* **Texto extraído**:
# # # # #

La vida no vale nada. Al menos no la vida de todos vale lo mismo. Si no sería imposible que mientras niños de Gaza eran quemados vivos el pasado sábado, una histriónica Europa de brillos falsos y botox en el entrecejo —para que no se note ni su propia tristeza, ni su enfado—, gritaba “¡Israel, Twelve points!” y otra bomba cae sobre Gaza, despedazando a alguien.
Parecen hechos alejados los unos de los otros, Basilea de Palestina, pero las dos situaciones las hemos creado los seres humanos y además simultáneamente. Hechos necesariamente simultáneos, habida cuenta de la necesidad histórica que tienen los gobiernos genocidas, como lo es actualmente el del estado de Israel, de invertir en propaganda, distracción y blanqueamiento de sus acciones. La ayuda humanitaria no entra en la Franja desde el 2 de marzo de 2025, y el resultado son imágenes vergonzosamente familiares, de niños y niñas literalmente en los huesos al borde de una muerte segura, pero “Israel, ¡Twelve points!”.
Porque en Occidente nos han convencido de que vivir sin pensar en el genocidio, en la guerra, en las violencias que no nos tocan, que suceden contemporáneamente a nosotros, es un tidpo de felicidad, de Carpe Diem. Y eso sería otra victoria del régimen de guerra que nos quieren imponer los pocos que siempre se benefician de que los que más se parecen a ti vuelvan del conflicto con las piernas amputadas.
No sé si sus recuerdos de infancia alcanzan a aquellos momentos en que veían a sus padres tristes por algún motivo, pero ellos les mentían para protegerles y entonces, en la práctica, no había tristeza, pero ustedes tenían la profunda sensación de que algo iba rematadamente mal. Eso es vivir en el mundo actual, aparentemente, no hay motivos para estar tristes, pero el ambiente lo está y no hacer nada será más triste cuando lo recordemos en el futuro, que ahora mismo.

# # # # #

* **Objetivo de la tarea**: Reescribe como lista breve el párrafo del texto sobre Gaza que comienza con «Parecen hechos alejados», sin perder sus datos principales. Para responder basta con lo que dice el texto sobre Gaza.

* **Datos recopilados**:
# # # # #

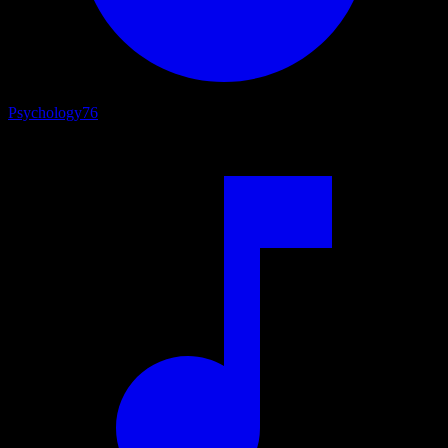
Psychology
76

# # # # #

* **Solución propuesta**:
- Basilea y Palestina parecen hechos alejados, pero ambas situaciones las han creado los seres humanos, y al mismo tiempo.
- Son hechos necesariamente simultáneos porque los gobiernos genocidas, como el actual del estado de Israel, necesitan invertir en propaganda, distracción y blanqueamiento de sus acciones.
- La ayuda humanitaria no entra en la Franja desde el 2 de marzo de 2025.
- El resultado son imágenes de niños y niñas en los huesos, al borde de una muerte segura, mientras se grita «Israel, ¡Twelve points!».